CHILLICOTHE Ill -- It's been 71 years since thousands of Americans were killed in the attack on Pearl Harbor.
World War II Veterans looked back on the tragic day and their personal experience serving our country.
For many United States Veterans, December 7th, 1941 is a day they will never forget.
More than 2,000 Americans were killed with more than 1,000 injured.
Veteran U.S. Army Sergeant Technician, Bill Allington, was only nineteen years old when he first heard the news.
"Some guy came in at about two o'clock in the afternoon and said, did you hear about the Japs bombing Pearl Harbor? And I said where in the world is Pearl Harbor? I never heard about it, but we heard about it the next day."
Allington said he soon realized his only option was to serve his country.
"What did I know about world policies or the war. We just knew what was happening and we had to go," said Allington.
While Allington risked his life primarily working on vehicles right in the middle of the war, he remained humble about his duties, paying homage to those who lost their lives.
"They were the heroes, the ones that lost their lives. I had some classmates who died in the service. They were killed or missing and you kind of think about that once in awhile," said Allington.
Another World War 2 Veteran out of Peoria explained how important it is to remember those who were lost at Pearl Harbor.
"If we don't remember we wouldn't be here today for one thing ya know.
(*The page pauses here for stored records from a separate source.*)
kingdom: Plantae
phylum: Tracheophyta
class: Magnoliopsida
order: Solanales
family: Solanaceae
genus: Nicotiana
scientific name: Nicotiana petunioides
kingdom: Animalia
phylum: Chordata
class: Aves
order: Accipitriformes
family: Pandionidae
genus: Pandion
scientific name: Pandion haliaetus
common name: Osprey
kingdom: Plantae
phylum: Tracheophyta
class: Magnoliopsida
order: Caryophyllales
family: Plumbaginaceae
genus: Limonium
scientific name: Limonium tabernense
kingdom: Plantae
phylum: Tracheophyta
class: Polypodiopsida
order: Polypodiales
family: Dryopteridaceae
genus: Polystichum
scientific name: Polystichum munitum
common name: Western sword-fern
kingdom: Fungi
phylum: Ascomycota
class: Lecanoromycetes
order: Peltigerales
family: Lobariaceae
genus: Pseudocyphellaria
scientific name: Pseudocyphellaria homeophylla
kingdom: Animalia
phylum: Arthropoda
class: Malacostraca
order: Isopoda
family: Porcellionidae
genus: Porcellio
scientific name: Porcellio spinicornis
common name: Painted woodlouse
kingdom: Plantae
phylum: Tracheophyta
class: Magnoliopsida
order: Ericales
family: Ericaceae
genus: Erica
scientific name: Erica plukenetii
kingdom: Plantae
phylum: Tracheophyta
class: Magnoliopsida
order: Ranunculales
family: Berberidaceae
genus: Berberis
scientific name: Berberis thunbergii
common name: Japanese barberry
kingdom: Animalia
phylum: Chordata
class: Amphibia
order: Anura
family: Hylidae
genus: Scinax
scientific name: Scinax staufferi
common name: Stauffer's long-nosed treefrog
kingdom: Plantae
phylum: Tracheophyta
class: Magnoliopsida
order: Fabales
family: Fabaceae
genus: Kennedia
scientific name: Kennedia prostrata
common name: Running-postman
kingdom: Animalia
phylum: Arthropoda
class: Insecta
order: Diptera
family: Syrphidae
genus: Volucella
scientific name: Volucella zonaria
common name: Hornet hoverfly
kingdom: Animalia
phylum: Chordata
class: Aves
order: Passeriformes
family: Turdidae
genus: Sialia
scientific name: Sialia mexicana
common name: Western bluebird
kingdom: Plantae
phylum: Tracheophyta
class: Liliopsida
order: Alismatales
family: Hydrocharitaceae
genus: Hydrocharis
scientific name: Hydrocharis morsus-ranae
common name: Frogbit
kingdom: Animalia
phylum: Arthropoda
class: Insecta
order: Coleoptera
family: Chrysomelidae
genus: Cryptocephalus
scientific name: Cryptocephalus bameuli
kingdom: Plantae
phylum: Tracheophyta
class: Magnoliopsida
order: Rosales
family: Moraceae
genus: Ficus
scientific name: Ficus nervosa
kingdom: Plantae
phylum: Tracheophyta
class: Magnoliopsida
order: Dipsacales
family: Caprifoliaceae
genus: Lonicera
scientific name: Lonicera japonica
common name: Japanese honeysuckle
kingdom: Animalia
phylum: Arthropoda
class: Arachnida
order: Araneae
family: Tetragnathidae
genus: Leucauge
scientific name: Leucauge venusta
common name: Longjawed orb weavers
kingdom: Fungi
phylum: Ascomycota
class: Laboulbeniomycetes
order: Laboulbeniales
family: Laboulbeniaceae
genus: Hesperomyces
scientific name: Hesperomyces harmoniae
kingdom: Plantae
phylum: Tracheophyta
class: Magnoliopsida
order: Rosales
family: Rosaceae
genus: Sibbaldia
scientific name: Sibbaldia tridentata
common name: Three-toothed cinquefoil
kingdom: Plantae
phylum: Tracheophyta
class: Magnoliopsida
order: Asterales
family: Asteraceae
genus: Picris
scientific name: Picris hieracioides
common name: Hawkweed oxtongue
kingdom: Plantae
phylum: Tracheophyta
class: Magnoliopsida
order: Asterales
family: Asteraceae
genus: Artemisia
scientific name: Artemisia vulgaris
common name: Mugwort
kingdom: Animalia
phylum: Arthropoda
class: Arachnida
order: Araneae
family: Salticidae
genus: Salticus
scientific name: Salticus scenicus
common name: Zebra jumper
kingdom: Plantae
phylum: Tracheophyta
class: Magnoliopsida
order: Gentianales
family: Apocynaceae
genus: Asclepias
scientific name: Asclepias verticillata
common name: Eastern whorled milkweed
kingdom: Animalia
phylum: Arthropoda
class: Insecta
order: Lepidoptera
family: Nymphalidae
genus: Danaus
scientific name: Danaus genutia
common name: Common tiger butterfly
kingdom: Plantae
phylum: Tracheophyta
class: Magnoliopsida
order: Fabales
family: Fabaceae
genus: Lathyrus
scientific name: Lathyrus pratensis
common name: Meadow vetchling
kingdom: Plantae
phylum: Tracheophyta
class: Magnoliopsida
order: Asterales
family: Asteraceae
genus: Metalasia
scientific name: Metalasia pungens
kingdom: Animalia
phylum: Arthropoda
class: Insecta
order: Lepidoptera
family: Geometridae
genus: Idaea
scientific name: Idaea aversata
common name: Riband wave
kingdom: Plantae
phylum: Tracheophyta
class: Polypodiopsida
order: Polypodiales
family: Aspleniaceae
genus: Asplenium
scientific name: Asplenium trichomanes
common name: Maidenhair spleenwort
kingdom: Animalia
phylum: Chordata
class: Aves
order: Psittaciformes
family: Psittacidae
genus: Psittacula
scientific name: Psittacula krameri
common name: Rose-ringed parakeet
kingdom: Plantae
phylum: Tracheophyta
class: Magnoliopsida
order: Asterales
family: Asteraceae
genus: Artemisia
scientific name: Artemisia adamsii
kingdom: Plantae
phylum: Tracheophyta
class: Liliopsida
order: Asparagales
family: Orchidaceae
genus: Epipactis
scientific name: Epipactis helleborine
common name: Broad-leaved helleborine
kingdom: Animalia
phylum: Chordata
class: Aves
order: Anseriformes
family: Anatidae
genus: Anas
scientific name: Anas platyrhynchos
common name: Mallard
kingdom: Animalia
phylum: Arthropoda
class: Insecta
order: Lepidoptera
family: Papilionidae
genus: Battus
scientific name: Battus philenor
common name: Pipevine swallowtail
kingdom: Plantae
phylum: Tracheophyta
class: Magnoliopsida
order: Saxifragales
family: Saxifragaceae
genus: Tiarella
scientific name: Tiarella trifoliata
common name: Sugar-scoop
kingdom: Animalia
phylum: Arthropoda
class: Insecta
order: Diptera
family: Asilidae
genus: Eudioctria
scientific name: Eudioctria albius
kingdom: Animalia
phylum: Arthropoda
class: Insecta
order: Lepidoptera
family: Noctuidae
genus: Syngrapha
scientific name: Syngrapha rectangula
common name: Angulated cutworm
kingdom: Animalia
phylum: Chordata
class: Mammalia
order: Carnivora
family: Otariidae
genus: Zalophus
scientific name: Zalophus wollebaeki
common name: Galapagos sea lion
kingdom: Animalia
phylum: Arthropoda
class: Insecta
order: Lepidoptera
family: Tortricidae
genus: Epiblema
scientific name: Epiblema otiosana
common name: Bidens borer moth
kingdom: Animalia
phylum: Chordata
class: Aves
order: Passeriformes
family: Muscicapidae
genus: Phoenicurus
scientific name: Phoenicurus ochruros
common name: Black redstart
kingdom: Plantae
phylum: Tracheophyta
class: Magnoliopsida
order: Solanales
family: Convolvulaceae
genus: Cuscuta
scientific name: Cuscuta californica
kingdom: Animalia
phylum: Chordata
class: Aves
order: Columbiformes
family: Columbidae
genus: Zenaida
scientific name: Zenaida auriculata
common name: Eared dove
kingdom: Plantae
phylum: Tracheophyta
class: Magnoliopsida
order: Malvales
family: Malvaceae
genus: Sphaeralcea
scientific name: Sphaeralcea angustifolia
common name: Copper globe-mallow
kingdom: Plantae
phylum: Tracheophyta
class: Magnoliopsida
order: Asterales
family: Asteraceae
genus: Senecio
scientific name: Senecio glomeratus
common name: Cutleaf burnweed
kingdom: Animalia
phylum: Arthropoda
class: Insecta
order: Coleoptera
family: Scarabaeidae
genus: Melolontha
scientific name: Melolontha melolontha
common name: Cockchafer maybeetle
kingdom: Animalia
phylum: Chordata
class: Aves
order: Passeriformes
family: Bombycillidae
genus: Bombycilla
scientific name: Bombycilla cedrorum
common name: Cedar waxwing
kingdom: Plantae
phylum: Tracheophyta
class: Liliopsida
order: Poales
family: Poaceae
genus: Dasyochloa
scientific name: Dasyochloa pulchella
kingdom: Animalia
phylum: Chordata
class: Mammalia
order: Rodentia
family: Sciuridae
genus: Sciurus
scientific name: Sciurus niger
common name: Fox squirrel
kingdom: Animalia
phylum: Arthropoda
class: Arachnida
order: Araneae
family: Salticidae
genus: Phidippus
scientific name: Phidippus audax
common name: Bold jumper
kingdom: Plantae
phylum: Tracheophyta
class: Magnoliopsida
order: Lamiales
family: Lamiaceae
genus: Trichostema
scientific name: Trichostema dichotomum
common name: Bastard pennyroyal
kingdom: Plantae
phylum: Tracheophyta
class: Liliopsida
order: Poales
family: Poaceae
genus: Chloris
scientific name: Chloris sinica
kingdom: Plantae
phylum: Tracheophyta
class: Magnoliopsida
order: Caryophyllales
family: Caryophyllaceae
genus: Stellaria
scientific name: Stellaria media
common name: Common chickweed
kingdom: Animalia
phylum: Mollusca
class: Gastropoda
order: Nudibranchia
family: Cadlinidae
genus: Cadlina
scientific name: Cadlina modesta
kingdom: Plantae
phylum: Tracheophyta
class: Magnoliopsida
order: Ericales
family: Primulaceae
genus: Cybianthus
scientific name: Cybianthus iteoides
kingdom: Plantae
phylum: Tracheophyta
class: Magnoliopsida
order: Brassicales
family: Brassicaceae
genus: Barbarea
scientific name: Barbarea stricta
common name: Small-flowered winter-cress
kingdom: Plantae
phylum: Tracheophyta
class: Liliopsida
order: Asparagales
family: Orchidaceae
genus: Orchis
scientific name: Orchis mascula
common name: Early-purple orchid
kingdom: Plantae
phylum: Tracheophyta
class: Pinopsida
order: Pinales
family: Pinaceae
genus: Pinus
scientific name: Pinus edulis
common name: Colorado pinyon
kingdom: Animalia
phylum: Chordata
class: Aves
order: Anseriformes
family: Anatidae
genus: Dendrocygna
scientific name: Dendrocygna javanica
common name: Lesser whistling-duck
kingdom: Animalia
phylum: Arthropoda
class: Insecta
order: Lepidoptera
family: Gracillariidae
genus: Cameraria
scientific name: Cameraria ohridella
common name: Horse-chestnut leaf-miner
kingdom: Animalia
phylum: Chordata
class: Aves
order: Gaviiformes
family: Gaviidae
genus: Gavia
We had to go through all that that the young ones never had to go through and they should remember," said World War II Veteran, Robert Davis.
For Veteran's like Allington, it's not something he would particularly do again, but something he'll never forget.
"It was a good experience and it was what you were supposed to do. But I was glad to get home" said Allington.
On Saturday, Representative Gordon-Booth will be joined by local dignitaries to offer free pancake and sausage breakfasts in remembrance of Pearl Harbor, and the sacrifices of all veterans.